▶ **What is required**:
Go through the data and retrieve each line that includes the string "right".

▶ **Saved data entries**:
»»

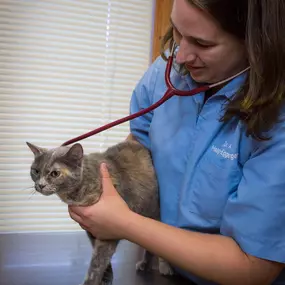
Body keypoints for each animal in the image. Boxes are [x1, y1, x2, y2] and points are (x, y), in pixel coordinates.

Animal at [26, 140, 172, 284]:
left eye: (55, 173)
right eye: (36, 171)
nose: (40, 185)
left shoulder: (107, 228)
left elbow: (97, 262)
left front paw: (91, 281)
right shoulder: (91, 228)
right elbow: (101, 258)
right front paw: (107, 278)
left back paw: (164, 266)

««

▶ **Response**:
right eye: (36, 171)
right shoulder: (91, 228)
right elbow: (101, 258)
right front paw: (107, 278)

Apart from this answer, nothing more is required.